Titre : Protection du consommateur, clauses abusives, directive n° 93/13, procédure ne prévoyant pas des motifs d’opposition tirés du caractère abusif d’une clause contractuelle permettant au juge d’adopter des mesures provisoires dans l’attente de la décision sur le caractère éventuellement abusif de cette clause, portée.

Résumé : La directive 93/13/CEE du Conseil, du 5 avril 1993, concernant les clauses abusives dans les contrats conclus avec les consommateurs, doit être interprétée en ce sens qu’elle s’oppose à une réglementation d’un État membre qui, tout en ne prévoyant pas dans le cadre d’une procédure de saisie hypothécaire des motifs d’opposition tirés du caractère abusif d’une clause contractuelle constituant le fondement du titre exécutoire, ne permet pas au juge saisi de la procédure au fond, compétent pour apprécier le caractère abusif d’une telle clause, d’adopter des mesures provisoires, dont, notamment, la suspension de ladite procédure d’exécution, lorsque l’octroi de ces mesures est nécessaire pour garantir la pleine efficacité de sa décision finale.

ANALYSE 2

Titre : Protection du consommateur, clauses abusives, directive n° 93/13, critères d’appréciation d’une clause d’un contrat d’adhésion, recherche de l’effet juridique de la clause par rapport au droit national en vigueur et des moyens dont dispose le consommateur pour faire cesser l’utilisation de clauses abusives.

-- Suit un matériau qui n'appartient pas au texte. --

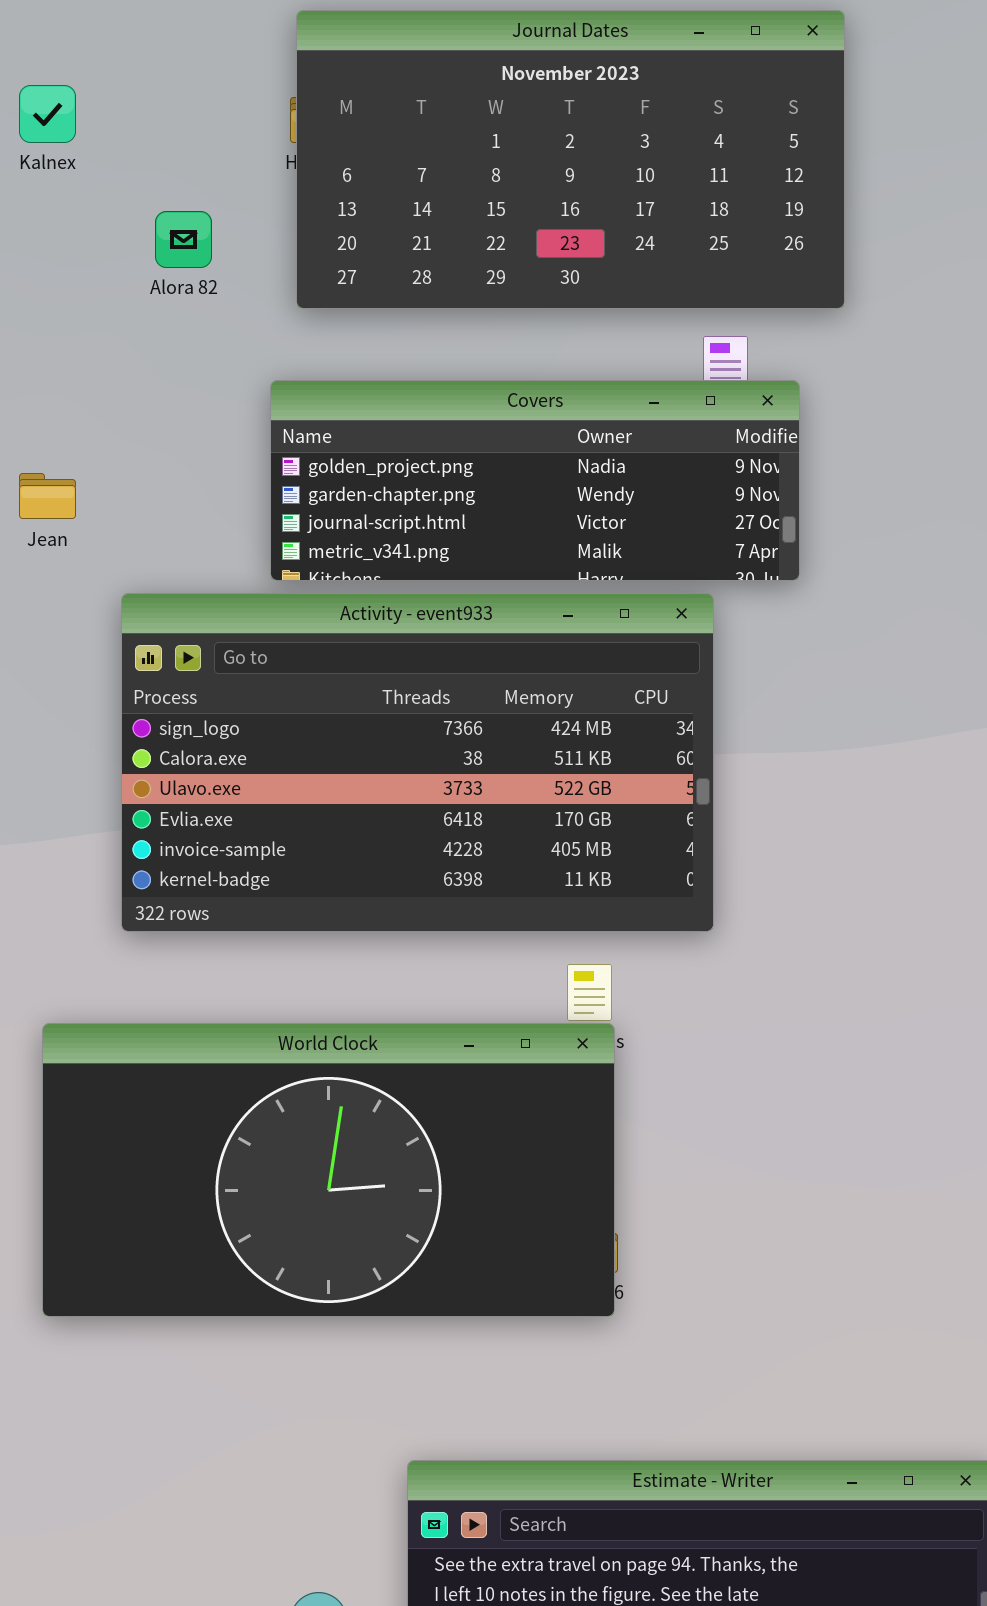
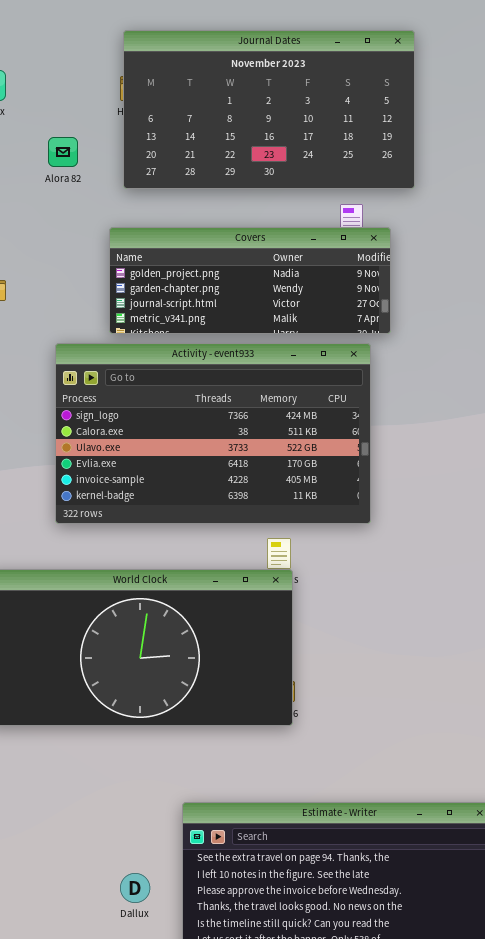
Activity - event933: [121,593,714,932] -> [55,343,371,524], moved

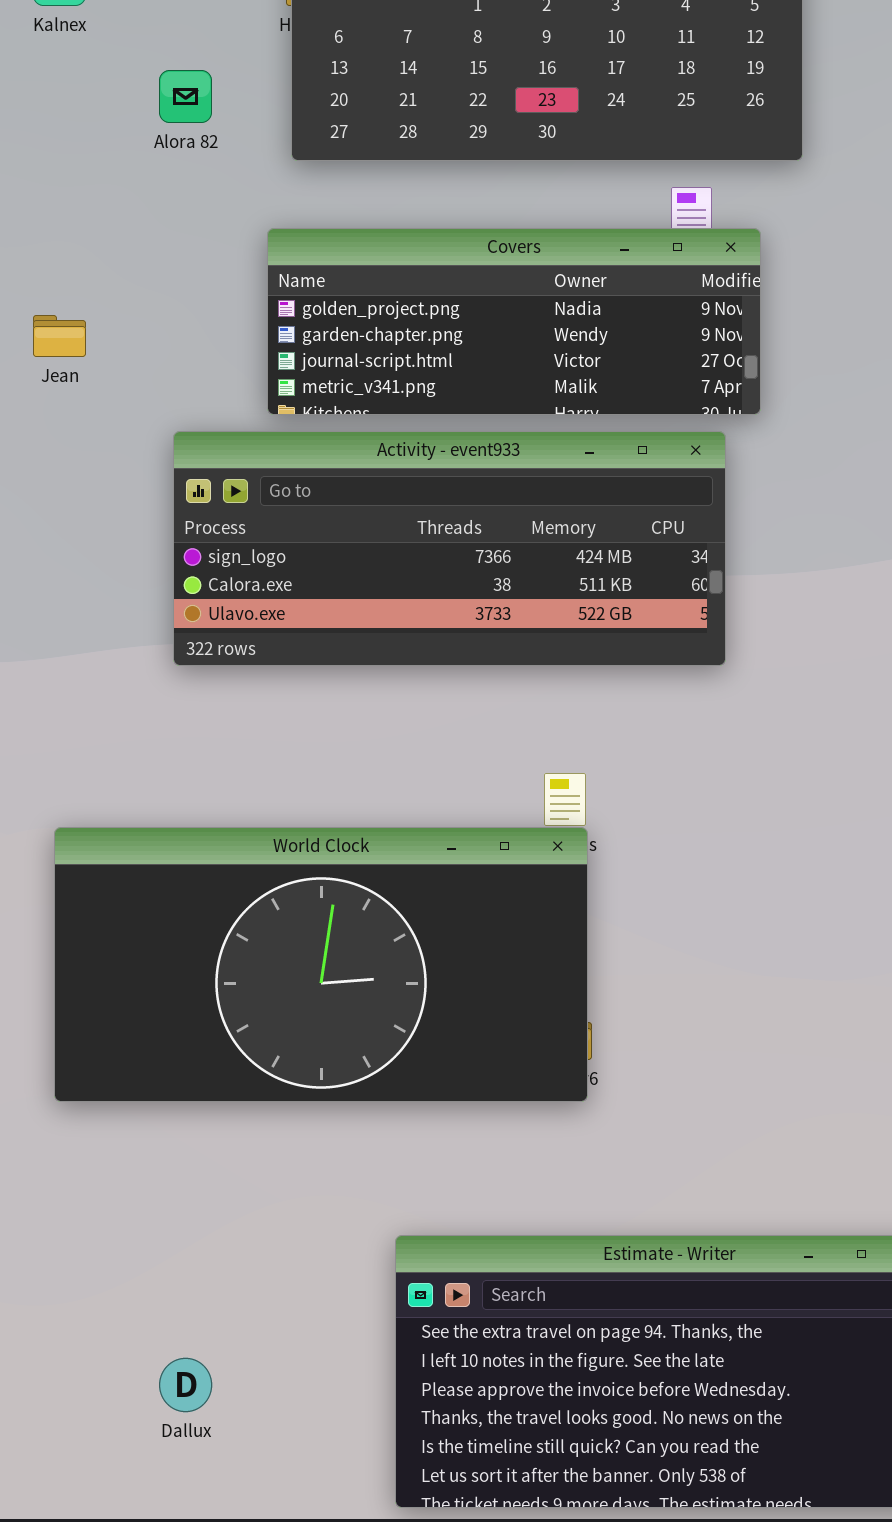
Activity - event933: [55,343,371,524] -> [173,431,726,666], resized
Dallux: [120,873,150,903] -> [159,1358,212,1412], moved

Résumé : L’article 3, paragraphe 1, de la directive 93/13 (« Une clause d’un contrat n’ayant pas fait l’objet d’une négociation individuelle est considérée comme abusive lorsque, en dépit de l’exigence de bonne foi, elle crée au détriment du consommateur un déséquilibre significatif entre les droits et obligations des parties découlant du contrat. ») doit être interprété en ce sens que la notion de «déséquilibre significatif» au détriment du consommateur doit être appréciée à travers une analyse des règles nationales applicables en l’absence d’accord entre les parties, afin d’évaluer si, et, le cas échéant, dans quelle mesure, le contrat place le consommateur dans une situation juridique moins favorable par rapport à celle prévue par le droit national en vigueur. De même, il apparaît pertinent, à ces fins, de procéder à un examen de la situation juridique dans laquelle se trouve ledit consommateur au vu des moyens dont il dispose, selon la réglementation nationale, pour faire cesser l’utilisation de clauses abusives.

ANALYSE 3

Titre : Protection du consommateur, clauses abusives, directive n° 93/13, appréciation du caractère abusif d’une clause, vérification de l’éventuelle acceptabilité par le consommateur de ladite clause à la suite d’une négociation individuelle.

Résumé : Afin de savoir si le déséquilibre significatif de la clause d’un contrat d ‘adhésion est créé «en dépit de l’exigence de bonne foi», au sens de l’article 3, paragraphe 1, de la directive 93/13, il importe de vérifier si le professionnel, en traitant de façon loyale et équitable avec le consommateur, pouvait raisonnablement s’attendre à ce que ce dernier accepte la clause concernée à la suite d’une négociation individuelle.

ANALYSE 4

Titre : Protection du consommateur, clauses abusives, directive n° 93/13, portée de la liste de clauses annexée à la directive.

Résumé : L’article 3, paragraphe 3, de la directive 93/13 doit être interprété en ce sens que l’annexe à laquelle renvoie cette disposition ne contient qu’une liste indicative et non exhaustive de clauses qui peuvent être déclarées abusives.